Texto fornecido ::
↓↓↓

13.9.06

Das Culpas e Méritos

Das Culpas e Méritos

Por Paulo Heuser

Carregamos um fardo de culpas, ao longo da vida. O fardo fica mais pesado à medida que o tempo passa. Há quem acredite que não tem culpa, trata-se de mera ilusão. Estes são mais felizes, provavelmente.

Algumas das nossas culpas são endógenas, nós as cultivamos. Pequenos ou grandes atos que praticamos ou deixamos de praticar. Até certo ponto, podemos administrar essas culpas, praticando ou deixando de praticar outros atos que de certa forma compensem ou amenizem aqueles. Assim, passamos a carregar o mesmo fardo, compensado pela carga de méritos, pelo menos em parte. Alguns atos ou omissões causam danos irreparáveis. Destes carregaremos a culpa pelo resto da existência.

↑↑↑

Entradas armazenadas:
↓↓↓

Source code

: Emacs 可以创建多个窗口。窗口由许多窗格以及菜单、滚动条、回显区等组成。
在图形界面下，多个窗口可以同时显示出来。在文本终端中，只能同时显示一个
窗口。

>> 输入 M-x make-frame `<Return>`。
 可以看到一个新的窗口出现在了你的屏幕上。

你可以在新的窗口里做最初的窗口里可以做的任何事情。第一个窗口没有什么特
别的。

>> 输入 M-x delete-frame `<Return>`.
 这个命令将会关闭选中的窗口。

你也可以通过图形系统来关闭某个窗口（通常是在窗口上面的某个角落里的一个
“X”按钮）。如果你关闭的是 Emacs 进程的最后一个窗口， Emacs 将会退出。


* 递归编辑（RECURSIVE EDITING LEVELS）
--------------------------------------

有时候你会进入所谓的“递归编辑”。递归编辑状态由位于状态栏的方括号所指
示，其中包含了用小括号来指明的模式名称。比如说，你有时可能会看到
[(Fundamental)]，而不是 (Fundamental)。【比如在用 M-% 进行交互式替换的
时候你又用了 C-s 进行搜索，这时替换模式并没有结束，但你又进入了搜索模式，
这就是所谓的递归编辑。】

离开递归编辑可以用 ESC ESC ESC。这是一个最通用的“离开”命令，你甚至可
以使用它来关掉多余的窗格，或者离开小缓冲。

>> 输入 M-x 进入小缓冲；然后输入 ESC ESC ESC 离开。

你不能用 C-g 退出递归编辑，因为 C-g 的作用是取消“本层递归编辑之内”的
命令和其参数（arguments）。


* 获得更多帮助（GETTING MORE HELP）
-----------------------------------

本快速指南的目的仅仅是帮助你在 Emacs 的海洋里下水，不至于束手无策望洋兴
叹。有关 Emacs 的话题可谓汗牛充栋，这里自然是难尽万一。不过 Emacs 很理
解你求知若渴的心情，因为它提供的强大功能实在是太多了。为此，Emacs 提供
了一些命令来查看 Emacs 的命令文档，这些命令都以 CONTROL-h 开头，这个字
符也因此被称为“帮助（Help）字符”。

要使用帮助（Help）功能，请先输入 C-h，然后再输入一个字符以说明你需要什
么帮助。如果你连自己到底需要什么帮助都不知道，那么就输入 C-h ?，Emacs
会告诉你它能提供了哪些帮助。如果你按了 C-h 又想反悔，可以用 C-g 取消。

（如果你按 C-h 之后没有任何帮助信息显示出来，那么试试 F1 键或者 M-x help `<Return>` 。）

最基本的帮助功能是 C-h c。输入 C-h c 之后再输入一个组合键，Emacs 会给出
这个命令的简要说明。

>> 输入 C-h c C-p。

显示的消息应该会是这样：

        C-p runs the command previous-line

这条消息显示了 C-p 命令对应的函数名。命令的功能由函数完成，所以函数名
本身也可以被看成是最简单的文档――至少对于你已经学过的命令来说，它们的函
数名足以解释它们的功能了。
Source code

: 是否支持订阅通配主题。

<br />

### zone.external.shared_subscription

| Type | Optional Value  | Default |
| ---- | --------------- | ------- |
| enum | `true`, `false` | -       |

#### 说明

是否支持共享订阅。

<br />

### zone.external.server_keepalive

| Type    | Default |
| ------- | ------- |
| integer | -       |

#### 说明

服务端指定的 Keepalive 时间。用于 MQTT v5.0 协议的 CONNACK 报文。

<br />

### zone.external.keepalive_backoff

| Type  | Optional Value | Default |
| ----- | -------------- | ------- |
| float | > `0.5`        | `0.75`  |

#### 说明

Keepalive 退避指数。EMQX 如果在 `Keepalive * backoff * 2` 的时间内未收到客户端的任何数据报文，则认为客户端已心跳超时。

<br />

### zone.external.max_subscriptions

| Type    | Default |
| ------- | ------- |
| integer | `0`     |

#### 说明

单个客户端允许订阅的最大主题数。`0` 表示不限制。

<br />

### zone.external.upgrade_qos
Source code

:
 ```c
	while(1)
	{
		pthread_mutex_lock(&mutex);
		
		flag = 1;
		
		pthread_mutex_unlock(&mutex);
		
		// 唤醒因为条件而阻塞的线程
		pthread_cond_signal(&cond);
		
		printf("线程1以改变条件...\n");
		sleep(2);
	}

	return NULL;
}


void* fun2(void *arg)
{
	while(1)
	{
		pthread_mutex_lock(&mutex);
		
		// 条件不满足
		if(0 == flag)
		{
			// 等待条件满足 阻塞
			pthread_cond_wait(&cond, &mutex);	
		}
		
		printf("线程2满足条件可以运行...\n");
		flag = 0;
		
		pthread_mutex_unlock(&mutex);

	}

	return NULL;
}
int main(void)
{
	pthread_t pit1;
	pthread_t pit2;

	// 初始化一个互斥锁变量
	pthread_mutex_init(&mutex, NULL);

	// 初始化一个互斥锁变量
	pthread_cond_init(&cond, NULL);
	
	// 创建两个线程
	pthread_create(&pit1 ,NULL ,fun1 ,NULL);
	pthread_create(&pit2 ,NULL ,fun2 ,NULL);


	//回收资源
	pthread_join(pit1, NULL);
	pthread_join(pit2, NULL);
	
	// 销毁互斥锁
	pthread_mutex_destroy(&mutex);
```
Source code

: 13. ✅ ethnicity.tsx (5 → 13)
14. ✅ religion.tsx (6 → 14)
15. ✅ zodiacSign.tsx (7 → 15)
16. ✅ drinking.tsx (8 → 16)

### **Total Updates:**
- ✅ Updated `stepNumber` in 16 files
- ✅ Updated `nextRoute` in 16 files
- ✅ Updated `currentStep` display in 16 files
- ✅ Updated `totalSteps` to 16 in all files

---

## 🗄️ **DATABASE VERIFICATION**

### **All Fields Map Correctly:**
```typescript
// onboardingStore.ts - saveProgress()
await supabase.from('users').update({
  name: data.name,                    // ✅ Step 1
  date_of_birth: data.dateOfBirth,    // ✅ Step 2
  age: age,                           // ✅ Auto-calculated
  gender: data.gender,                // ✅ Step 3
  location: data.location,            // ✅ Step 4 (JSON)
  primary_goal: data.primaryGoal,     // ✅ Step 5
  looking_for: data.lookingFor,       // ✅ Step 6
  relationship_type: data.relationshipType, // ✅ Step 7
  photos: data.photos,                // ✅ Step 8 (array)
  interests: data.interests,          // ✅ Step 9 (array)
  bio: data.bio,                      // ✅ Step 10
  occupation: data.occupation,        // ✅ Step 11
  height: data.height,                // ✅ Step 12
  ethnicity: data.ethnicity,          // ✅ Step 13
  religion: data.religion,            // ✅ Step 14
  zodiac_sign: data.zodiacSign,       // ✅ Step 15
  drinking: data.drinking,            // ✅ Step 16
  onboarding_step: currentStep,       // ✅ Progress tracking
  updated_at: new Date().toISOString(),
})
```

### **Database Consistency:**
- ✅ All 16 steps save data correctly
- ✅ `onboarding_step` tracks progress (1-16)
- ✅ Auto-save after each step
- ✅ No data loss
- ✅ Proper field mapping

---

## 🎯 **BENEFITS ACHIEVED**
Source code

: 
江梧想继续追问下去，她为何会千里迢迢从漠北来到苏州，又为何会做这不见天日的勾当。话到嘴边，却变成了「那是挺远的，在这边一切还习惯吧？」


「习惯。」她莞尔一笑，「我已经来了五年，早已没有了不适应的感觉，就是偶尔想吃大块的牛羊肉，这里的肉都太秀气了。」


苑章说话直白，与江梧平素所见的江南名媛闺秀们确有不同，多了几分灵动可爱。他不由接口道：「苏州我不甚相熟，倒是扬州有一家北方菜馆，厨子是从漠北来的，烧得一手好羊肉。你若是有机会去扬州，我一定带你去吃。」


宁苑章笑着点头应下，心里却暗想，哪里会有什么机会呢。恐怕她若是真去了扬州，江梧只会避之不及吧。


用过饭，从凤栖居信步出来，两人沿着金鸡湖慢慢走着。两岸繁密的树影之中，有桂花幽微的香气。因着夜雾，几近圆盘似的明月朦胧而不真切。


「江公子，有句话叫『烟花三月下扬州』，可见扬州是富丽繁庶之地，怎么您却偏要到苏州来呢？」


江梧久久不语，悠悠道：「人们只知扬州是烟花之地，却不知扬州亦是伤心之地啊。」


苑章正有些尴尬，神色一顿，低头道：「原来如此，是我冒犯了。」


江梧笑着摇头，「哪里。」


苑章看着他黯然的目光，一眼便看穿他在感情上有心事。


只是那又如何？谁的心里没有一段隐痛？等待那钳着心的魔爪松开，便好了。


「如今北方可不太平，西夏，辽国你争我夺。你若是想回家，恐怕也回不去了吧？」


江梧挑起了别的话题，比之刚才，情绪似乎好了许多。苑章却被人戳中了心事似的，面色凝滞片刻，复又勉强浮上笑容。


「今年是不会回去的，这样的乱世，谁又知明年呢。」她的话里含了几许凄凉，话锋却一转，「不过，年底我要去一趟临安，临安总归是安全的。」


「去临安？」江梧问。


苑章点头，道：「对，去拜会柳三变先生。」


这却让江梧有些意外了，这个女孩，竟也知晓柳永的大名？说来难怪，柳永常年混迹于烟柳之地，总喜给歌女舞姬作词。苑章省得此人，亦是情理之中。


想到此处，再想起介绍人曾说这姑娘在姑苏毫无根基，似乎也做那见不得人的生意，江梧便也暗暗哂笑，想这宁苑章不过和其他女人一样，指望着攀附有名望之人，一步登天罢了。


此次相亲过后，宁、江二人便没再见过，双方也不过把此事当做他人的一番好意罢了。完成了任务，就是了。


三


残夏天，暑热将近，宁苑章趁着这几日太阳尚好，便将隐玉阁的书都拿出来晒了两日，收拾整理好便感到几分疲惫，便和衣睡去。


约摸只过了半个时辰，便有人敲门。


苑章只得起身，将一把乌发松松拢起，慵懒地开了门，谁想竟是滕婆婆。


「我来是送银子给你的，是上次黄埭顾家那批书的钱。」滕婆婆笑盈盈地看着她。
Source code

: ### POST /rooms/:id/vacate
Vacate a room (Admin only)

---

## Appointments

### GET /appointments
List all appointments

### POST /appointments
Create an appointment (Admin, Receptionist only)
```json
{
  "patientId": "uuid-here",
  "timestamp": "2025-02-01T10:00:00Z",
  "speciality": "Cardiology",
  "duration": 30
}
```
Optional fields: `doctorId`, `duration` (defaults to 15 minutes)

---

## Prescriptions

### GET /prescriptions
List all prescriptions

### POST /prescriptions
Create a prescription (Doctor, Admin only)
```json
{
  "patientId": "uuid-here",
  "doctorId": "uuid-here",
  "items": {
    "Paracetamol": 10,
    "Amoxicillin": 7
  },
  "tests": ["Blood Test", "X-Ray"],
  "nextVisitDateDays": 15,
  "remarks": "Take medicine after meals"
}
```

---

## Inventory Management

↑↑↑

Ações a realizar ::
A: Liste, sem repetições, todos os verbos no infinitivo do texto sobre culpas e méritos.
B: Prossiga o texto sobre culpas e méritos a partir da última frase apresentada.

Respostas por tarefa ::
A: praticar, administrar, carregar

B:
Outras culpas são exógenas – a nós atribuídas -, sobre as quais temos pouco ou nenhum controle. São as decorrentes de atos cometidos pelos nossos ancestrais ou as decorrentes da nossa inserção no meio social. Exemplo perfeito é a culpa carregada pelo povo alemão, nascido no pós-guerra, pelo extermínio de seis milhões de judeus. Ingleses, franceses, portugueses e espanhóis levam a culpa pelo colonialismo. Islâmicos pagam pelos ataques dos bandos de terroristas de turbante; os norte-americanos são culpados de tudo; católicos são responsáveis pela Inquisição; judeus carregam a culpa pela execução de Cristo. Os diferentes têm a culpa de não serem iguais.

Pais carregam a culpa pelos atos dos filhos; bebês são responsáveis pelas noites insones dos pais; médicos são culpados pelo ônus da consulta; bacharéis em Direito carregam a culpa pela defesa do eventualmente indefensável; oficiais de justiça levam a culpa pelo despejo da viúva.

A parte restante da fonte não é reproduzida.